> [Instructions for the task]:
Go through the records below and copy out every line holding "Normal".

> [Extracted data]:
═══

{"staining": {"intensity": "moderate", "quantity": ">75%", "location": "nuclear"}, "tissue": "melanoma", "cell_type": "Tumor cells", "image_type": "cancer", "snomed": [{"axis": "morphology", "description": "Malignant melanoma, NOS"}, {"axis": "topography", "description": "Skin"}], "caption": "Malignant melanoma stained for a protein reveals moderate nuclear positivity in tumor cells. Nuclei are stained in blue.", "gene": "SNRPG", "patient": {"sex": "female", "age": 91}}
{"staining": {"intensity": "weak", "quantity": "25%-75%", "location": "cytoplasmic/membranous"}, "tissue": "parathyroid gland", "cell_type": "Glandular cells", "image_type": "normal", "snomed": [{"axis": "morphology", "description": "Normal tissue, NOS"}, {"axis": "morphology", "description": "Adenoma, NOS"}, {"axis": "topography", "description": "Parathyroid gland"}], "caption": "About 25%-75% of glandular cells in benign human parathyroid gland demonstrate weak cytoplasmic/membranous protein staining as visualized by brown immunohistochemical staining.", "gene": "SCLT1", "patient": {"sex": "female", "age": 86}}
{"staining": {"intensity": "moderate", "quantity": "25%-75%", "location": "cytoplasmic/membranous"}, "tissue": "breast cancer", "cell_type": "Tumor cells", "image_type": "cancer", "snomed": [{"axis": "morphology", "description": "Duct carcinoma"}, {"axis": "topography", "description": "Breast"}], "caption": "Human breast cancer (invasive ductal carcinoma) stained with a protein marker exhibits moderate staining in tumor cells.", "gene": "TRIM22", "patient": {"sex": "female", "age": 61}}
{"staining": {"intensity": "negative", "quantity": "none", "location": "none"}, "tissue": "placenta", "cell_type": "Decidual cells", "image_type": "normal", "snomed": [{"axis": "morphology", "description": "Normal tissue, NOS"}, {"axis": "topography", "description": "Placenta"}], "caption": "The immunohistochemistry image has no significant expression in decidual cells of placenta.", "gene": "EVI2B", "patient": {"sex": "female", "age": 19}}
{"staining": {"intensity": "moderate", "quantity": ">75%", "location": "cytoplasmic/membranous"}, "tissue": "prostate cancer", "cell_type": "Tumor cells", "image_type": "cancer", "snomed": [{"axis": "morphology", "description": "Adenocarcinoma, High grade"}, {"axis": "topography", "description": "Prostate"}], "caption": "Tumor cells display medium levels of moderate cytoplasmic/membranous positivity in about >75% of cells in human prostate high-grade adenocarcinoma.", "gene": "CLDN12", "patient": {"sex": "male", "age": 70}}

═══

> [Exercise solution]:
{"staining": {"intensity": "weak", "quantity": "25%-75%", "location": "cytoplasmic/membranous"}, "tissue": "parathyroid gland", "cell_type": "Glandular cells", "image_type": "normal", "snomed": [{"axis": "morphology", "description": "Normal tissue, NOS"}, {"axis": "morphology", "description": "Adenoma, NOS"}, {"axis": "topography", "description": "Parathyroid gland"}], "caption": "About 25%-75% of glandular cells in benign human parathyroid gland demonstrate weak cytoplasmic/membranous protein staining as visualized by brown immunohistochemical staining.", "gene": "SCLT1", "patient": {"sex": "female", "age": 86}}
{"staining": {"intensity": "negative", "quantity": "none", "location": "none"}, "tissue": "placenta", "cell_type": "Decidual cells", "image_type": "normal", "snomed": [{"axis": "morphology", "description": "Normal tissue, NOS"}, {"axis": "topography", "description": "Placenta"}], "caption": "The immunohistochemistry image has no significant expression in decidual cells of placenta.", "gene": "EVI2B", "patient": {"sex": "female", "age": 19}}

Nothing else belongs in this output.